A Thanksgiving Day turkey dinner with side dishes and dessert will be 11% more expensive this year, the biggest annual increase since 1990, because of depleted frozen-turkey supplies and rising energy prices.
The average cost of 12 items typically served during the Nov. 22 holiday in the U.S. rose to $42.26 from $38.10 last year, the American Farm Bureau Federation said Thursday. Adjusted for inflation, the cost is $20.46, about 9% less than in the first survey in 1986.
The national average price of a 16-pound turkey gained 12% in the last year to a record $17.63, excluding grocer promotions or rebates, the group said. The gain in turkey prices accounted for $1.93 of the $4.16 increase in the meal's cost.
"The inventory of birds in cold storage is relatively small this year," said Jim Sartwelle, an economist for the Farm Bureau. "The tremendous increase in energy costs for transportation and processing over the past year also is a key factor behind higher retail prices at the grocery store."
The supply of frozen turkeys was 498.5 million pounds at the end of September, down 11% from an average of 557.9 million the previous five years, Sartwelle said.

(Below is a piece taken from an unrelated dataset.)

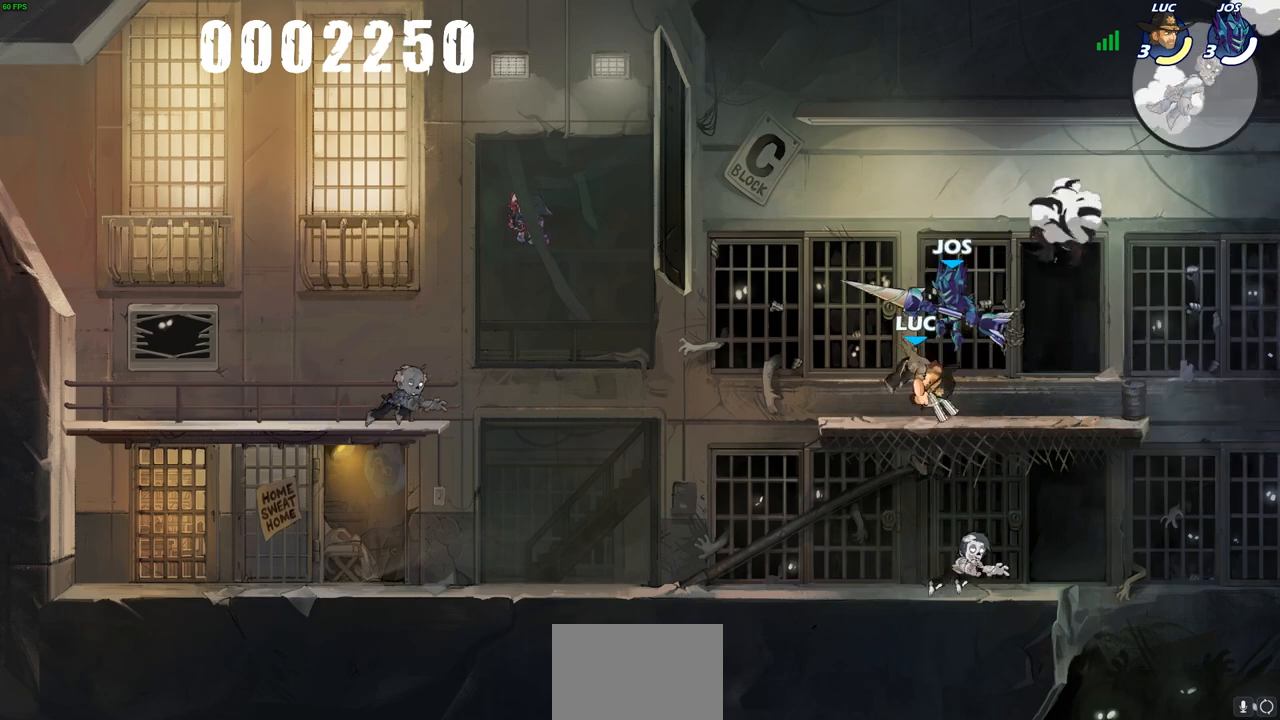
{"buttons": ["R2"], "left_stick": "left", "right_stick": "center", "events": [[150, "left_stick", "left"], [350, "R2", "down"]]}
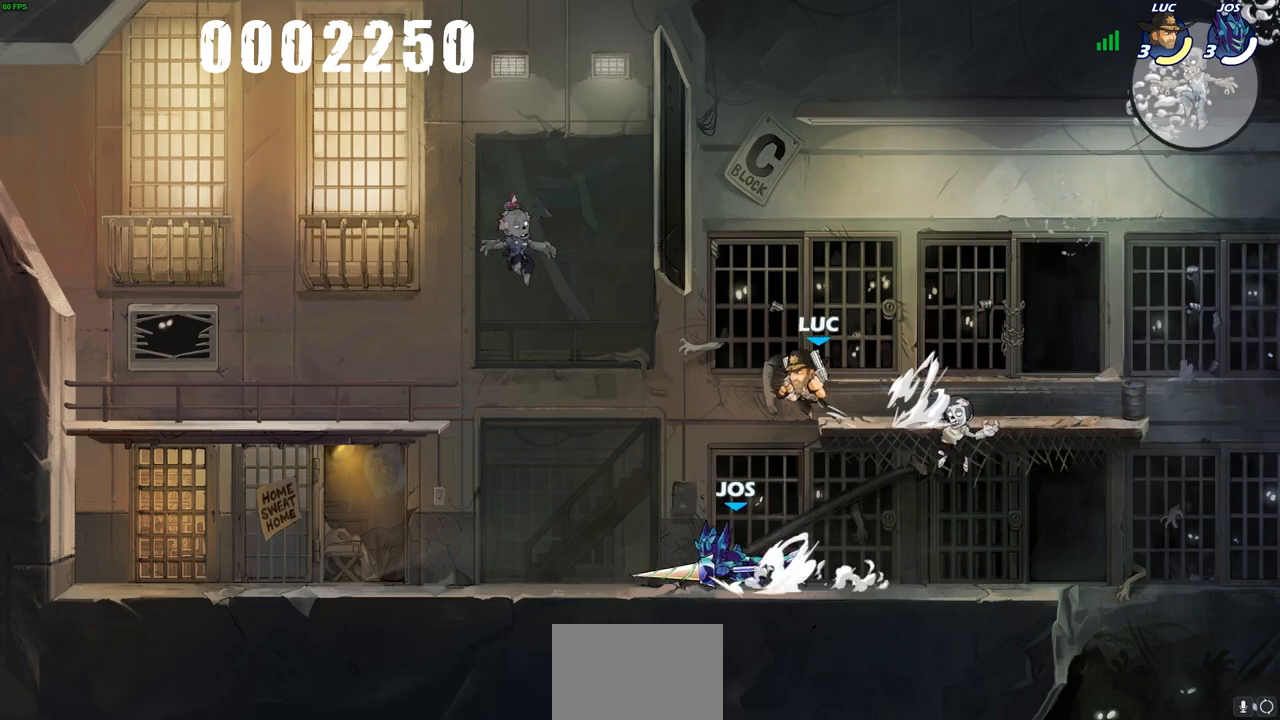
{"buttons": [], "left_stick": "up-left", "right_stick": "center", "events": [[50, "R2", "up"], [100, "left_stick", "down-left"], [217, "left_stick", "down-right"], [267, "left_stick", "right"], [400, "left_stick", "up-left"]]}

Diesel fuel prices have risen 27% this year to a record $3.457 Thursday, according to the AAA.
"The cost of energy to produce the food and diesel to move the commodity from the farm to the retail food store is up sharply," Sartwelle said.
The biggest percentage gains were a 32% surge in the price of a gallon of whole milk and a 25% increase in a group of miscellaneous items, including onions, eggs, sugar, flour and butter.